Danae Stratou: Upon the earth and under the clouds
Aeschylia Festival 2017, Eleusis, Athens
9 June - 30 November 2017
Review by Dr Kostas Prapoglou
The major installation work, Upon the earth and under the clouds, by Greek artist Danae Stratou at the site of the Old Oil Mill in Eleusis, a major industrial town 11 miles northwest of central Athens which will be the European Capital of Culture 2021, takes visitors on a journey of multiple dimensions. Heavily charged by its ancient past revolving around the practices of Eleusinian Mysteries, a series of significant yet secret rituals and ceremonies known all across the ancient Greek and Roman world, the small town triggered the artist’s imagination and played host to a distinctive visual vocabulary.
Embarking from the ancient myth of Persephone and Demeter which embraces the ongoing interplay between life and death, Stratou’s narrative considers all those ideological parameters that adapt to the habitat of a ruinous contemporary industrial location. The discovery of ancient pottery vessels in the area identified and interpreted by archaeologists as infant burials, fabricates a practice with a powerful symbolism conveying the process of the short-term life cycle and the poignant return to the womb.
This allegorical praxis played a pivotal role in Stratou’s conceptual approach and visual expression; based on a new design evocative of ancient counterparts, she introduced one thousand medium sized pots that were made at a traditional kiln and ceramics workshop in Crete, filled with 100,000 liters of water. Each one of them was carefully dispersed over an area covering 3,000 square metres, encompassing both the outside and inner parts within the derelict factory situated at the Old Oil Mill quarter.
The viewer descends following an almost hidden path flanked by a group of large fig trees and subterranean water tanks. Simultaneously, a sound installation featuring sounds and echoes from the process of making the pots provides an unorthodox and unsettling ambience. The trail leads the way to a tiny gate reminiscent of the cave rim, Persephone once used to return from the kingdom of Hades and the underworld when suddenly the sea of vessels emerges before our eyes. Visitors are free to explore and experience this labyrinth and follow its route throughout the vast space. The activated dialogue between the surrounding environment and Stratou’s installation is omnipresent, the evident tranquility of the water is at a constant juxtaposition with the concrete detritus and the collapsing building parts surrounding it.
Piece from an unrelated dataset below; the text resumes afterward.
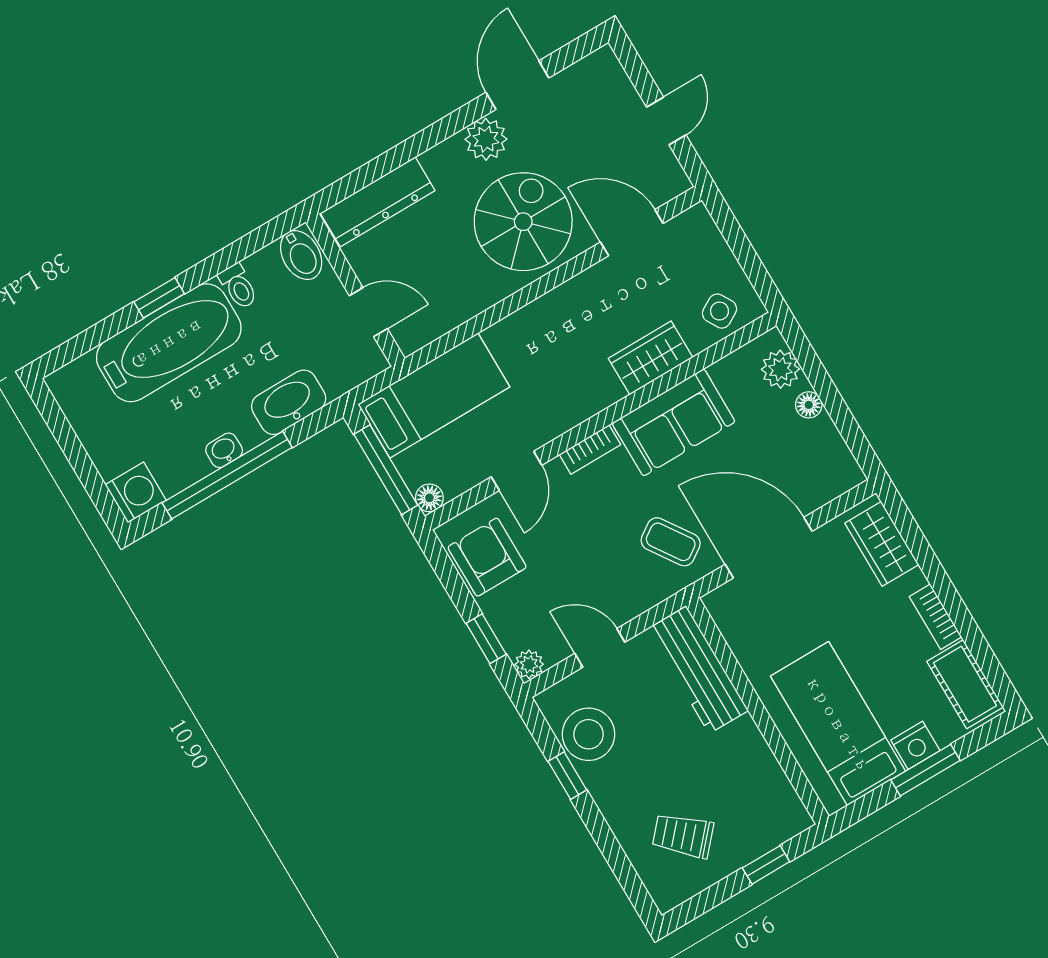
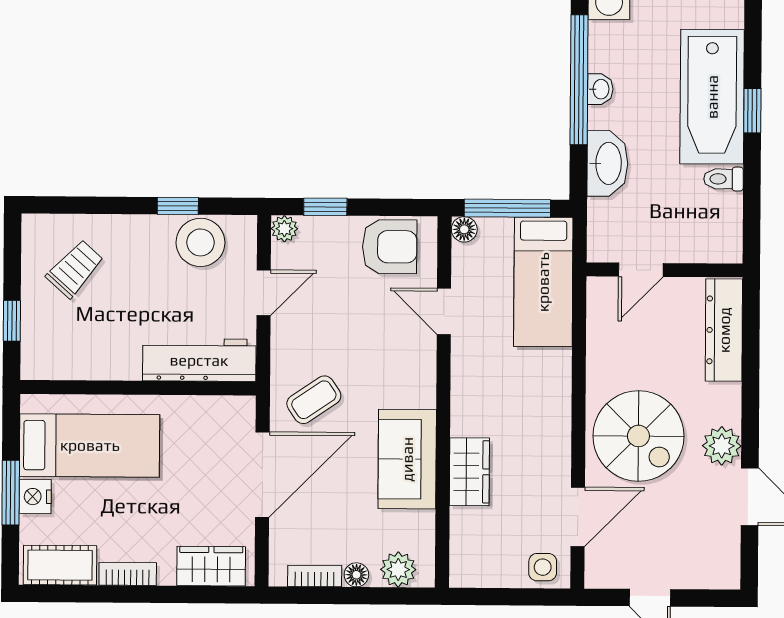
bidet: (301, 255) -> (718, 244), removed
side table: (719, 311) -> (543, 567), moved, turned 30
bookcase: (590, 450) -> (315, 576), moved, turned 90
There is something eerie and ethereal in the reflection of the sky in the water that blurs the boundaries between the earth and the heavens. The title of the installation Upon the earth and under the clouds is suggestive of what is in store for us. It is borrowed verbatim from the statement that a local character (featured in a documentary by director Philip Koutsaftis) gave as an answer when asked where he lives, eloquently defining the true meaning of home and origin. And this is exactly what Stratou tried to create when she started this project in 2015. Having developed a deep interest in notions embodying spirituality as well as corporeality, she observes the trajectories of human existence as these unfold in real life conditions. The flow of her pots, gently navigates us through various sectors of the building, eventually leading us to the seafront which devises a potent commentary on conceptions around displacement, crossing of boundaries and immigration. Eleusis was one of those places in Greece where a large number of Greek Orthodox Christians from Asia Minor resettled following the exchange of populaces during the Greco-Turkish War of 1919-1922. It is hard to bypass its longstanding memory and reflects the recent influx of a massive number of refugees fleeing Syria and other regions.
Stratou’s installation is a conduit of a thousand constituents harnessing the vibrations of earth and reflecting not only the sky above but also what breathes and exists in-between. Upon the earth and under the clouds maps the human psyche, channeled through its material hypostasis of soil and water. It initiates a poetic declaration of transition and passage, a perpetual esoteric negotiation between mortality and immortality.